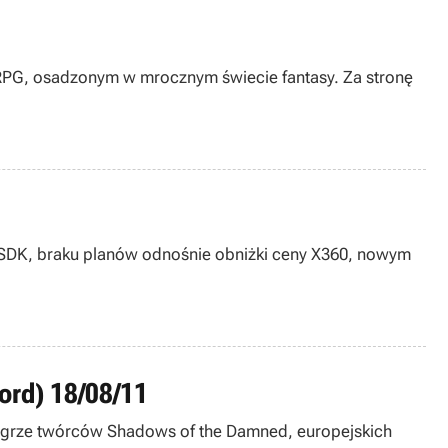
i RPG, osadzonym w mrocznym świecie fantasy. Za stronę
 3 SDK, braku planów odnośnie obniżki ceny X360, nowym
ord) 18/08/11
j grze twórców Shadows of the Damned, europejskich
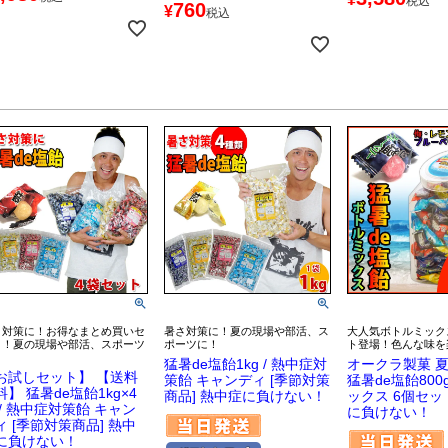
税込
760
¥
税込
さ対策に！お得なまとめ買いセ
暑さ対策に！夏の現場や部活、ス
大人気ボトルミック
ト！夏の現場や部活、スポーツ
ポーツに！
ト登場！色んな味を
！
猛暑de塩飴1kg / 熱中症対
オークラ製菓 
お試しセット】 【送料
策飴 キャンディ [季節対策
猛暑de塩飴80
料】 猛暑de塩飴1kg×4
商品] 熱中症に負けない！
ックス 6個セッ
 / 熱中症対策飴 キャン
に負けない！
ィ [季節対策商品] 熱中
に負けない！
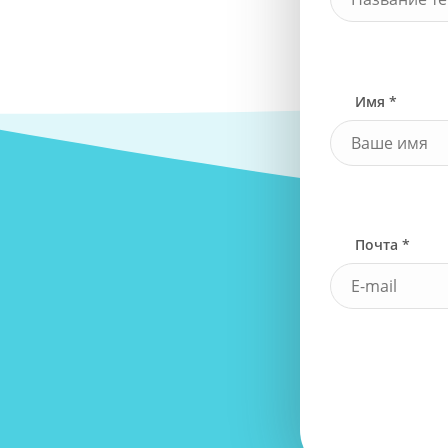
Имя *
Почта *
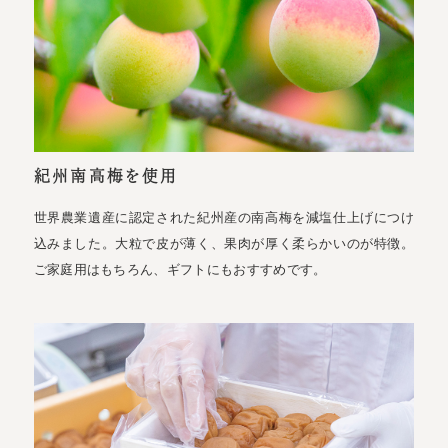
紀州南高梅を使用
世界農業遺産に認定された紀州産の南高梅を減塩仕上げにつけ
込みました。大粒で皮が薄く、果肉が厚く柔らかいのが特徴。
ご家庭用はもちろん、ギフトにもおすすめです。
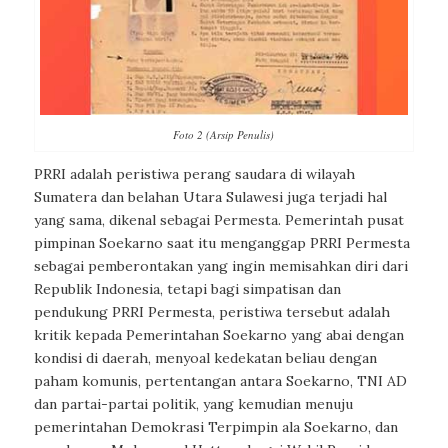
Foto 2 (Arsip Penulis)
PRRI adalah peristiwa perang saudara di wilayah
Sumatera dan belahan Utara Sulawesi juga terjadi hal
yang sama, dikenal sebagai Permesta. Pemerintah pusat
pimpinan Soekarno saat itu menganggap PRRI Permesta
sebagai pemberontakan yang ingin memisahkan diri dari
Republik Indonesia, tetapi bagi simpatisan dan
pendukung PRRI Permesta, peristiwa tersebut adalah
kritik kepada Pemerintahan Soekarno yang abai dengan
kondisi di daerah, menyoal kedekatan beliau dengan
paham komunis, pertentangan antara Soekarno, TNI AD
dan partai-partai politik, yang kemudian menuju
pemerintahan Demokrasi Terpimpin ala Soekarno, dan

--

What the task requires – Scan the records above. Return every line with "adalah" in it.

Written answer –
PRRI adalah peristiwa perang saudara di wilayah
pendukung PRRI Permesta, peristiwa tersebut adalah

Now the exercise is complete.